The intense farming practices of the "Green Revolution" are powerful enough to alter Earth's atmosphere at an ever-increasing rate, boosting the seasonal amplitude in atmospheric carbon dioxide to about 15 percent during the last five decades.
That's the key finding of a new atmospheric model that estimates that on average, the amplitude of the seasonal oscillation of carbon dioxide in the atmosphere is increasing at the rate of 0.3 percent every year.
A report on the results of the model, called VEGAS, is published today in the journal Nature.

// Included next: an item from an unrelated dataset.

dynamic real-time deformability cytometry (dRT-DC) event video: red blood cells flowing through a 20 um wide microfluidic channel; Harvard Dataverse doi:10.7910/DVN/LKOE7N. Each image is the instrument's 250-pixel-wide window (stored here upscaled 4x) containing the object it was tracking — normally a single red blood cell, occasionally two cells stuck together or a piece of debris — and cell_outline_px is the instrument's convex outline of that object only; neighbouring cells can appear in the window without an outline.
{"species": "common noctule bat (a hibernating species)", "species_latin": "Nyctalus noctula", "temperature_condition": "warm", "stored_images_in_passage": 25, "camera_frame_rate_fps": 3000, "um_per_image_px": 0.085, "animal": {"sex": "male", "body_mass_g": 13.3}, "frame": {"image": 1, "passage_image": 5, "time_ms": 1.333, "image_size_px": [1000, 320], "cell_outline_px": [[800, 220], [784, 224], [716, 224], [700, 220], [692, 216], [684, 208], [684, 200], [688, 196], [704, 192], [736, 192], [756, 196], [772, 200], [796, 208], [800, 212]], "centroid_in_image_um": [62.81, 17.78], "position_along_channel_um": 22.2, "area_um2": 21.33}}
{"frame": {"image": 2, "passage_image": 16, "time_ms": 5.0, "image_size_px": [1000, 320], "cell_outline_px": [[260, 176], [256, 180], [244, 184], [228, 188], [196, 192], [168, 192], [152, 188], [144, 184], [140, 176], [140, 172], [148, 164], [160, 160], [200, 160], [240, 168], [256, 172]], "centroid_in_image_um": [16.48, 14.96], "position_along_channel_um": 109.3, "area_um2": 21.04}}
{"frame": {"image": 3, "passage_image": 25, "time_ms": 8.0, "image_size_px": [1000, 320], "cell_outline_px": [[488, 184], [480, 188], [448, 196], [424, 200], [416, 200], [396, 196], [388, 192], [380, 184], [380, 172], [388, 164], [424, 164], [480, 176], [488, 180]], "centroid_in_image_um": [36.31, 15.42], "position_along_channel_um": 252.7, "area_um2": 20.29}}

"What we are seeing is the effect of the 'Green Revolution' on Earth's metabolism," says Ning Zeng, an atmospheric scientist at the University of Maryland and the lead developer of VEGAS, a terrestrial carbon cycle model that, for the first time, factors in changes in 20th and 21st century farming practices.
"Changes in the way we manage the land can literally alter the breathing of the biosphere."
Scientists have known since the 1950s that carbon dioxide levels in the atmosphere hit an annual low during late summer and early fall in the Northern Hemisphere, which has a greater continental landmass than the Southern Hemisphere and therefore has more plant life.
The atmosphere's carbon dioxide level falls in spring and summer as the hemisphere's plants reach their maximum growth, taking in carbon dioxide and releasing oxygen.
In the autumn, when the plants are decomposing and releasing stored carbon, the atmosphere's carbon dioxide levels rapidly increase.